Black Metropolis
- Authors: St Clair Drake, and Horace Cayton
- Genre: Non-fiction
- Publisher: Harcourt, Brace and Company
- Publication date: 1945
- Publication place: United States
- Pages: 809
- OCLC: 186494767
- Followed by: updated and expanded editions

= Black Metropolis =

1945 nonfiction book by St. Clair Drake and Horace R. Cayton, Jr.

Black Metropolis: A Study of Negro Life in a Northern City, authored by St. Clair Drake and Horace R. Cayton, Jr., is an anthropological and sociological study of the African-American urban experience in the first half of the 20th century. Published in 1945, later expanded editions added some material relating to the 1950s and 1960s. Relying on massive research conducted in Chicago, primarily as part of a Works Progress Administration program, Drake and Cayton produced, according to the Encyclopedia of African American History, a "foundational text in African American history, cultural studies, and urban sociology."

==Synopsis==

The original text begins with an introduction by novelist Richard Wright in which he relates some of the research to the themes of his work, particularly the novel, Native Son. The preface of the book, authored by Drake and Cayton, provides an overview of the Black Metropolis. The first section of the book then sketches the history of African-Americans in Chicago, up to the early years of the Great Migration, when millions of African-Americans left the Southern United States for Northern cities.

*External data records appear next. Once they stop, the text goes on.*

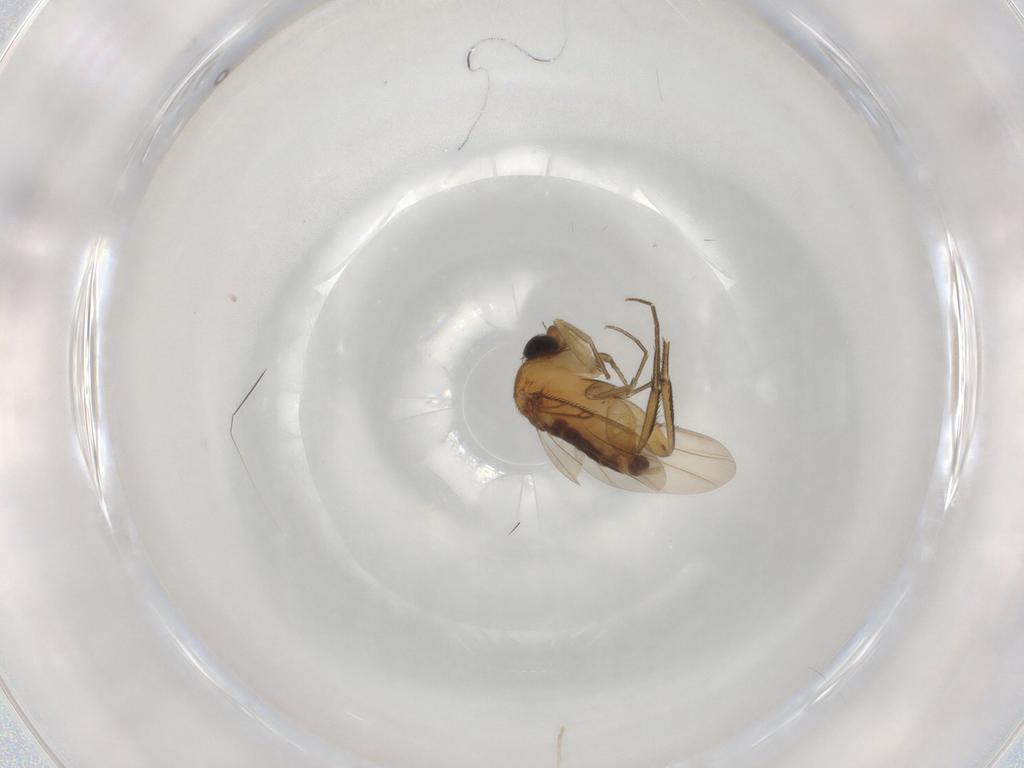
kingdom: Animalia
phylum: Arthropoda
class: Insecta
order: Diptera
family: Phoridae
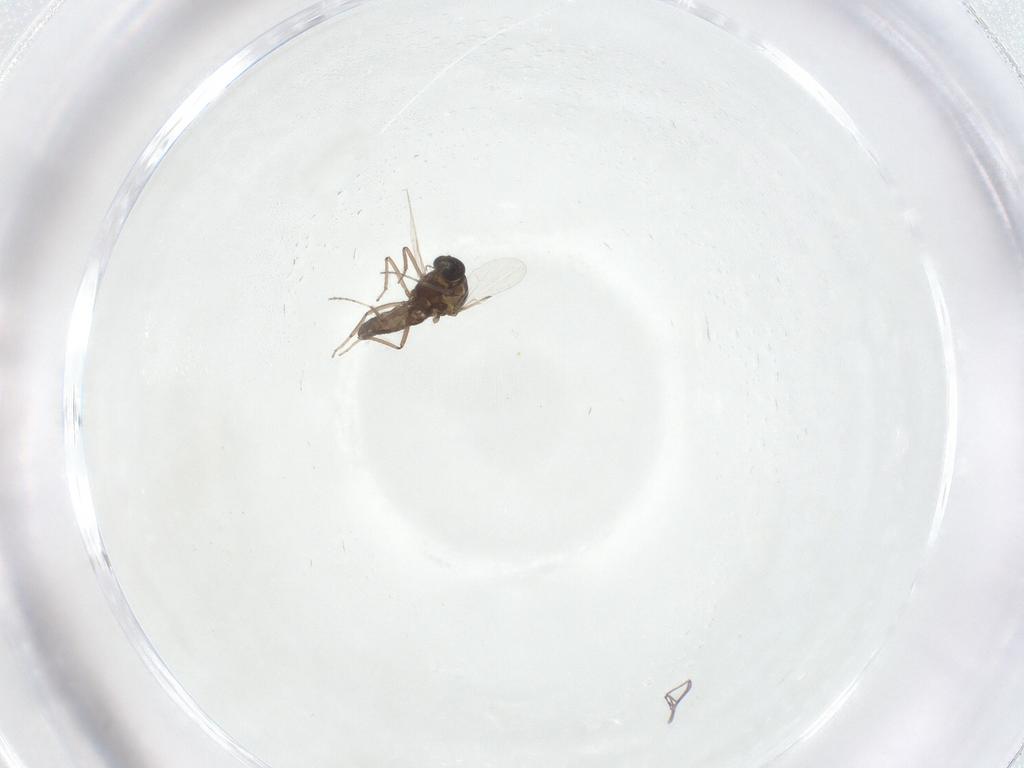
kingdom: Animalia
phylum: Arthropoda
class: Insecta
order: Diptera
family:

The book continues with explorations of the forces which created the separate Black Metropolis, and how the community related to the wider city. Chapters include "Breaking the Job Ceiling", "Black Workers and the New Unions", and "Democracy and Political Expediency", in which the power politics of the newly dynamic community over the wider society is explored. The book continues with a detailed portrait on the life of the community in such chapters as "The Power of the Press and the Pulpit", "Negro Business", and separate chapters on the upper, middle and lower classes of the community. The authors identify five overwhelming concerns of the entirety of the community—"staying alive, having a good time, praising God, getting ahead, and advancing the race." The final section of the book is a note by sociology professor W. Lloyd Warner on the book's methodology.

==Publication history==

The book had its origins in a research project conceived by Warner at the University of Chicago with assistance from Cayton. With eventual government and other funding, twenty graduate students between 1935 and 1940, including Drake, worked as primary researchers. As many as 200 were employed as investigators, typists, and copyists of various field reports. Cayton was familiar with the high society of the respectable, and not-so-respectable, black elite, while Drake became intimately familiar with various voluntary organizations and working and lower class elements. After the project was completed, Warner thought it might be turned into a book for the university's academic press, but Cayton thought it would get a wider readership with a commercial publisher. Drake wrote most chapters of the book, while Cayton produced the remainder, and Warner, Cayton, and Drake acted as reviewers and editors. The publisher Harcourt, Brace and Company wanted Wright for the introduction, and Cayton, who knew Wright, was able to get him.

The book was expanded by Drake and Cayton in later editions in the 1950s and 1960s. It has been reissued by the University of Chicago Press in 1993 and 2015.

==Critical reception==
In the American Sociological Review, Samuel Strong wrote, "[t]he style of the volume alternates between systematic analysis, literary excursions, and journalistic protest writing. In spite of any critical observations one may direct against this book, it represents a real contribution to the literature. ..." The reviewer for The Journal of Politics, Rosalind Lepawsky, noted the breadth of the book but found it confusing, and thought it was missing an emphasis on psychology and would benefit from a more popular treatment. Carter Woodson, writing in The Journal of Negro History, found the book a creditworthy and commendable effort.

==Criticism==
Aimee Cox, in her 2015 study of a group of black girls in Detroit, states that although she was not interested in critiquing Black Metropolis, she denotes it as beginning a trend in urban sociology of focusing on the success of black men, and excluding black women. She also argues that the ideas of 'success' assumed in Black Metropolis for "advancing the race" are primarily economic and class based.

According to James N. Gregory, writing in 2007, the book emphasized physical segregation and social disorganization theory, tending to diminish the achievements of the Black community and "introduc(ing) the ghetto story that would guide (perceptions for) the next half century." Gregory also argues there is irony that the very concept of the "Black Metropolis," which had been a "celebratory terminology" among Black journalists, was eroded by the study because, in Gregory's view, the study emphasized the limits of urban Black life, rather than its achievements.

==Awards==
1946: Anisfield-Wolf Book Award in nonfiction.